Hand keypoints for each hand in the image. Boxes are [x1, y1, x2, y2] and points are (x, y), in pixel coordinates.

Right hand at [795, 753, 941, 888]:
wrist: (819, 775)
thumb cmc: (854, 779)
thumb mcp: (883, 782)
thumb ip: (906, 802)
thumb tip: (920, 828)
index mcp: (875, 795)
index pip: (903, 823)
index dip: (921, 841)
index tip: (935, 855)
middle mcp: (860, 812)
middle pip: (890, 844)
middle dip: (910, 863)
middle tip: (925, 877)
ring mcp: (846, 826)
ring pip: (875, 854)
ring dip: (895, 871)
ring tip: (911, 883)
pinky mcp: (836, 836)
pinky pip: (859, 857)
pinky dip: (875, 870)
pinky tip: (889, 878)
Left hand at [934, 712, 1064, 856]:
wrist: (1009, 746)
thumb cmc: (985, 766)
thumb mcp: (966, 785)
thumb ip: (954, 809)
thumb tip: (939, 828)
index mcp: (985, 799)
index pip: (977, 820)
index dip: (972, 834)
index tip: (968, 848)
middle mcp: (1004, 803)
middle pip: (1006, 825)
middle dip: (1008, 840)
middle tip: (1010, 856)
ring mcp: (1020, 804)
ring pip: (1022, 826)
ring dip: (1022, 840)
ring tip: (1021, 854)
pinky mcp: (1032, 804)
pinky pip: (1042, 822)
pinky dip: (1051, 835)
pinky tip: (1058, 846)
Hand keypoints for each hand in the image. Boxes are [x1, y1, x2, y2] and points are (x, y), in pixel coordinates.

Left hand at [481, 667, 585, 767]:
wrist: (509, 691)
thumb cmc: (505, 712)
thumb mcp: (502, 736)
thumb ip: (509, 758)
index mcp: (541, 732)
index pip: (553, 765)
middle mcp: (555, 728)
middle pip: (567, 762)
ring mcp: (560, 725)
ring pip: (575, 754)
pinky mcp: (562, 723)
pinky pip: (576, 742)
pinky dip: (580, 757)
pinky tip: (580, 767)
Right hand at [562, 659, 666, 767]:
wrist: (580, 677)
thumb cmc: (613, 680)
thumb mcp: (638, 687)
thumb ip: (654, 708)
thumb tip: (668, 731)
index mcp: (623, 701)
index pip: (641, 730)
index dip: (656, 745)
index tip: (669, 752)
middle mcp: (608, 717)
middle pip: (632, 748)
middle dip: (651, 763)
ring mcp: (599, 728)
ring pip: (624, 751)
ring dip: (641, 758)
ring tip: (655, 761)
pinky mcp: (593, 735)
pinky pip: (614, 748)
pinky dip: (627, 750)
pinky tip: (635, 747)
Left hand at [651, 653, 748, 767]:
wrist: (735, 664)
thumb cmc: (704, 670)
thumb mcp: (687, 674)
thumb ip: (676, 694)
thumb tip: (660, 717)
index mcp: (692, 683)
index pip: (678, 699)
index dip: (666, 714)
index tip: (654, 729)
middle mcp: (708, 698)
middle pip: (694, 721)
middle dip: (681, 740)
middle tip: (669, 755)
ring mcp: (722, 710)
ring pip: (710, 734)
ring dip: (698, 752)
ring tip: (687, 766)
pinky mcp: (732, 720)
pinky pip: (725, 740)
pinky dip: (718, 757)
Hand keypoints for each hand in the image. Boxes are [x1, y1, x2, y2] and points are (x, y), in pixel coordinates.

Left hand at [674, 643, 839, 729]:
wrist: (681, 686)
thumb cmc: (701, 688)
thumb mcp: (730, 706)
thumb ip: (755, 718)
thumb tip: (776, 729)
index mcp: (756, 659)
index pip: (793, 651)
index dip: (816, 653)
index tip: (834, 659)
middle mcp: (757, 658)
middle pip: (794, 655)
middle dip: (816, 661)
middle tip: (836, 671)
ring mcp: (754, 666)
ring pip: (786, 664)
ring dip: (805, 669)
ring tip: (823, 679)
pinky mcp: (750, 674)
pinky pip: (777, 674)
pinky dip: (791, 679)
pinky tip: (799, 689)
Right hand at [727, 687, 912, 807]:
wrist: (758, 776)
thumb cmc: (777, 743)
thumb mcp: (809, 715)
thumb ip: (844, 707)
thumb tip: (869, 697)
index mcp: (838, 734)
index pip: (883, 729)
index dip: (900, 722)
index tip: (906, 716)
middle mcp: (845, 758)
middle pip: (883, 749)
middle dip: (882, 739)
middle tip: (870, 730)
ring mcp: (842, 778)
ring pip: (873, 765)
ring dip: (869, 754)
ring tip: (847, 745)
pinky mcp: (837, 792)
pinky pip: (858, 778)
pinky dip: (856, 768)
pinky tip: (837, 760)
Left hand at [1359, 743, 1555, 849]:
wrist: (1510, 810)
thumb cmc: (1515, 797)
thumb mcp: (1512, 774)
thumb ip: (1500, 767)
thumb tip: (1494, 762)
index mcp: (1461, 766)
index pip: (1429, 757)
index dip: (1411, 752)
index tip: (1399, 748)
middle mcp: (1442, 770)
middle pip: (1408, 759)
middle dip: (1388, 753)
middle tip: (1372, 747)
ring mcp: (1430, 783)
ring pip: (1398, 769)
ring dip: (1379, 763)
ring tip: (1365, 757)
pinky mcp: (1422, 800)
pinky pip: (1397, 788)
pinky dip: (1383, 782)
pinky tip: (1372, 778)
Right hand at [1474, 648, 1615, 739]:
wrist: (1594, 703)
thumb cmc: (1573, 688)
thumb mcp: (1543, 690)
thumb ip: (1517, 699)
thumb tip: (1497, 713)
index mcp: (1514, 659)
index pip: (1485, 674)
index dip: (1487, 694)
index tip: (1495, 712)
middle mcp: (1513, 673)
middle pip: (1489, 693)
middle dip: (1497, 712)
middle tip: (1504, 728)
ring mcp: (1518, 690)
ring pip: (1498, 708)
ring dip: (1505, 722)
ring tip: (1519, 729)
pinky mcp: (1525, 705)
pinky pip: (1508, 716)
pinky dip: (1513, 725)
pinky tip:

+---+

* [WHAT YOU ARE ASKED TO DO]: Give the count of lines that hold the word "wrist" in the listing above, with no other text.

* [SOLUTION FOR THIS TASK]: 9